**Task goal**
Word for word, repeat every record.
• • • • • • •
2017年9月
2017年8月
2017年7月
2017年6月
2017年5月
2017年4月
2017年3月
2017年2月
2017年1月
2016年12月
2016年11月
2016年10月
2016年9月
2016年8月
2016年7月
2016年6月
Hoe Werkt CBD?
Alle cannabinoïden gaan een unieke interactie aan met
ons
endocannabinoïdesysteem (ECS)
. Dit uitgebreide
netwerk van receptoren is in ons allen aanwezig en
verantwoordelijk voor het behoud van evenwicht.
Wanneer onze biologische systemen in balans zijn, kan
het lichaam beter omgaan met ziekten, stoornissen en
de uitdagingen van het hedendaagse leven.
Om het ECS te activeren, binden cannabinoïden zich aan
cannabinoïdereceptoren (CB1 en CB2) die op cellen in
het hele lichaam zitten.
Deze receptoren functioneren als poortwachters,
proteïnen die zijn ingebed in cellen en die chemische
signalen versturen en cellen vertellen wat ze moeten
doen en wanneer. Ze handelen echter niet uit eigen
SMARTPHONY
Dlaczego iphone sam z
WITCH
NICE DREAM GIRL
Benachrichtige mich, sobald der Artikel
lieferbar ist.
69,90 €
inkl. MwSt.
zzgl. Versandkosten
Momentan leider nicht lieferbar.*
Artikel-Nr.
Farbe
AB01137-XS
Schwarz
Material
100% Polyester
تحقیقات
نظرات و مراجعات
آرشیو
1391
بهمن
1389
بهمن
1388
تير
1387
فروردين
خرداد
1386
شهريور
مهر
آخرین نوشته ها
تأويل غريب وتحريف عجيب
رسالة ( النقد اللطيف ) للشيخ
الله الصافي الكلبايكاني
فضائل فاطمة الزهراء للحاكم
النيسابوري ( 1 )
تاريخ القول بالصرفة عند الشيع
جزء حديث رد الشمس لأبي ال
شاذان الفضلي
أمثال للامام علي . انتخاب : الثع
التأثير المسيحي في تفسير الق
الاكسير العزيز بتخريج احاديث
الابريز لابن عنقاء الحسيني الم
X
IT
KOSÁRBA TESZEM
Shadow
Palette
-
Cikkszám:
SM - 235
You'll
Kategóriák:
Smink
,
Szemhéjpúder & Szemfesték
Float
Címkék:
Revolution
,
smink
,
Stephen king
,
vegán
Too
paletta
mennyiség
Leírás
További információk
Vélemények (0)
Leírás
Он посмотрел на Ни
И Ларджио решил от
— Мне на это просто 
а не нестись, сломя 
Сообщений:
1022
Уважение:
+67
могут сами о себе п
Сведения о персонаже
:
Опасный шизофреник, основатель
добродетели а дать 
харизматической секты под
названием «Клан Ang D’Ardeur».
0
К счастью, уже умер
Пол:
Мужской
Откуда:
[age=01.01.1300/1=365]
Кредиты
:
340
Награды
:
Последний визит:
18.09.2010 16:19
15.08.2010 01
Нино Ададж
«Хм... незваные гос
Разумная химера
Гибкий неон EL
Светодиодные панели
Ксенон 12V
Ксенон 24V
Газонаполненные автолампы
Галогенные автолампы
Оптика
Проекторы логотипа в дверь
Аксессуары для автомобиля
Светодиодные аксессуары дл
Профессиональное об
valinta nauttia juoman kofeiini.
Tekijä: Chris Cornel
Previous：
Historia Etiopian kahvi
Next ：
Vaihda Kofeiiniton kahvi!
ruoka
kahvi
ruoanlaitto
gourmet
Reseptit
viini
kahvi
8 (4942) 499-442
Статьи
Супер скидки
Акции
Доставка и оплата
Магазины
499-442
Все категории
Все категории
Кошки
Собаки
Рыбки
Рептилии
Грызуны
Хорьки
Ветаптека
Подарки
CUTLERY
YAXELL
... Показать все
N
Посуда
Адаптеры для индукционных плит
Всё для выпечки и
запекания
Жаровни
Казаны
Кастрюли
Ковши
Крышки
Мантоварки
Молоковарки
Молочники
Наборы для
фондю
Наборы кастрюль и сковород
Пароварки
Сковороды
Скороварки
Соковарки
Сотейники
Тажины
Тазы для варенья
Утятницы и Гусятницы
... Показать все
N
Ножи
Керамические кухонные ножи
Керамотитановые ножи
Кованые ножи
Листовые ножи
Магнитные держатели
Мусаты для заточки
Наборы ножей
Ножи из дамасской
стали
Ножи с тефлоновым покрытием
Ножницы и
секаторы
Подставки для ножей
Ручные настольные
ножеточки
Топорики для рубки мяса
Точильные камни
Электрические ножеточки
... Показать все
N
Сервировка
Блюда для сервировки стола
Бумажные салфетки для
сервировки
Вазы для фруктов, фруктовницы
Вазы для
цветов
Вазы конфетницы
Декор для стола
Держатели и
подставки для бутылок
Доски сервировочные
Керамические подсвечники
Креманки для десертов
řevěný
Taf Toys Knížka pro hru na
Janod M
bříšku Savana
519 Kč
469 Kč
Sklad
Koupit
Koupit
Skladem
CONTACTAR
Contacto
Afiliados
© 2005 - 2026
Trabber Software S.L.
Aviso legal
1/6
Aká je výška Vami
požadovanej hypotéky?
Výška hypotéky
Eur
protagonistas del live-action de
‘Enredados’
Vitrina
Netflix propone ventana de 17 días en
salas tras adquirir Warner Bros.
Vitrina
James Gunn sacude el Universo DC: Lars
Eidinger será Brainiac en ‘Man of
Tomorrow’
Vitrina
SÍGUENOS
• • • • • • •
**Exercise response**
2017年9月
2017年8月
2017年7月
2017年6月
2017年5月
2017年4月
2017年3月
2017年2月
2017年1月
2016年12月
2016年11月
2016年10月
2016年9月
2016年8月
2016年7月
2016年6月
Hoe Werkt CBD?
Alle cannabinoïden gaan een unieke interactie aan met
ons
endocannabinoïdesysteem (ECS)
. Dit uitgebreide
netwerk van receptoren is in ons allen aanwezig en
verantwoordelijk voor het behoud van evenwicht.
Wanneer onze biologische systemen in balans zijn, kan
het lichaam beter omgaan met ziekten, stoornissen en
de uitdagingen van het hedendaagse leven.
Om het ECS te activeren, binden cannabinoïden zich aan
cannabinoïdereceptoren (CB1 en CB2) die op cellen in
het hele lichaam zitten.
Deze receptoren functioneren als poortwachters,
proteïnen die zijn ingebed in cellen en die chemische
signalen versturen en cellen vertellen wat ze moeten
doen en wanneer. Ze handelen echter niet uit eigen
SMARTPHONY
Dlaczego iphone sam z
WITCH
NICE DREAM GIRL
Benachrichtige mich, sobald der Artikel
lieferbar ist.
69,90 €
inkl. MwSt.
zzgl. Versandkosten
Momentan leider nicht lieferbar.*
Artikel-Nr.
Farbe
AB01137-XS
Schwarz
Material
100% Polyester
تحقیقات
نظرات و مراجعات
آرشیو
1391
بهمن
1389
بهمن
1388
تير
1387
فروردين
خرداد
1386
شهريور
مهر
آخرین نوشته ها
تأويل غريب وتحريف عجيب
رسالة ( النقد اللطيف ) للشيخ
الله الصافي الكلبايكاني
فضائل فاطمة الزهراء للحاكم
النيسابوري ( 1 )
تاريخ القول بالصرفة عند الشيع
جزء حديث رد الشمس لأبي ال
شاذان الفضلي
أمثال للامام علي . انتخاب : الثع
التأثير المسيحي في تفسير الق
الاكسير العزيز بتخريج احاديث
الابريز لابن عنقاء الحسيني الم
X
IT
KOSÁRBA TESZEM
Shadow
Palette
-
Cikkszám:
SM - 235
You'll
Kategóriák:
Smink
,
Szemhéjpúder & Szemfesték
Float
Címkék:
Revolution
,
smink
,
Stephen king
,
vegán
Too
paletta
mennyiség
Leírás
További információk
Vélemények (0)
Leírás
Он посмотрел на Ни
И Ларджио решил от
— Мне на это просто 
а не нестись, сломя 
Сообщений:
1022
Уважение:
+67
могут сами о себе п
Сведения о персонаже
:
Опасный шизофреник, основатель
добродетели а дать 
харизматической секты под
названием «Клан Ang D’Ardeur».
0
К счастью, уже умер
Пол:
Мужской
Откуда:
[age=01.01.1300/1=365]
Кредиты
:
340
Награды
:
Последний визит:
18.09.2010 16:19
15.08.2010 01
Нино Ададж
«Хм... незваные гос
Разумная химера
Гибкий неон EL
Светодиодные панели
Ксенон 12V
Ксенон 24V
Газонаполненные автолампы
Галогенные автолампы
Оптика
Проекторы логотипа в дверь
Аксессуары для автомобиля
Светодиодные аксессуары дл
Профессиональное об
valinta nauttia juoman kofeiini.
Tekijä: Chris Cornel
Previous：
Historia Etiopian kahvi
Next ：
Vaihda Kofeiiniton kahvi!
ruoka
kahvi
ruoanlaitto
gourmet
Reseptit
viini
kahvi
8 (4942) 499-442
Статьи
Супер скидки
Акции
Доставка и оплата
Магазины
499-442
Все категории
Все категории
Кошки
Собаки
Рыбки
Рептилии
Грызуны
Хорьки
Ветаптека
Подарки
CUTLERY
YAXELL
... Показать все
N
Посуда
Адаптеры для индукционных плит
Всё для выпечки и
запекания
Жаровни
Казаны
Кастрюли
Ковши
Крышки
Мантоварки
Молоковарки
Молочники
Наборы для
фондю
Наборы кастрюль и сковород
Пароварки
Сковороды
Скороварки
Соковарки
Сотейники
Тажины
Тазы для варенья
Утятницы и Гусятницы
... Показать все
N
Ножи
Керамические кухонные ножи
Керамотитановые ножи
Кованые ножи
Листовые ножи
Магнитные держатели
Мусаты для заточки
Наборы ножей
Ножи из дамасской
стали
Ножи с тефлоновым покрытием
Ножницы и
секаторы
Подставки для ножей
Ручные настольные
ножеточки
Топорики для рубки мяса
Точильные камни
Электрические ножеточки
... Показать все
N
Сервировка
Блюда для сервировки стола
Бумажные салфетки для
сервировки
Вазы для фруктов, фруктовницы
Вазы для
цветов
Вазы конфетницы
Декор для стола
Держатели и
подставки для бутылок
Доски сервировочные
Керамические подсвечники
Креманки для десертов
řevěný
Taf Toys Knížka pro hru na
Janod M
bříšku Savana
519 Kč
469 Kč
Sklad
Koupit
Koupit
Skladem
CONTACTAR
Contacto
Afiliados
© 2005 - 2026
Trabber Software S.L.
Aviso legal
1/6
Aká je výška Vami
požadovanej hypotéky?
Výška hypotéky
Eur
protagonistas del live-action de
‘Enredados’
Vitrina
Netflix propone ventana de 17 días en
salas tras adquirir Warner Bros.
Vitrina
James Gunn sacude el Universo DC: Lars
Eidinger será Brainiac en ‘Man of
Tomorrow’
Vitrina
SÍGUENOS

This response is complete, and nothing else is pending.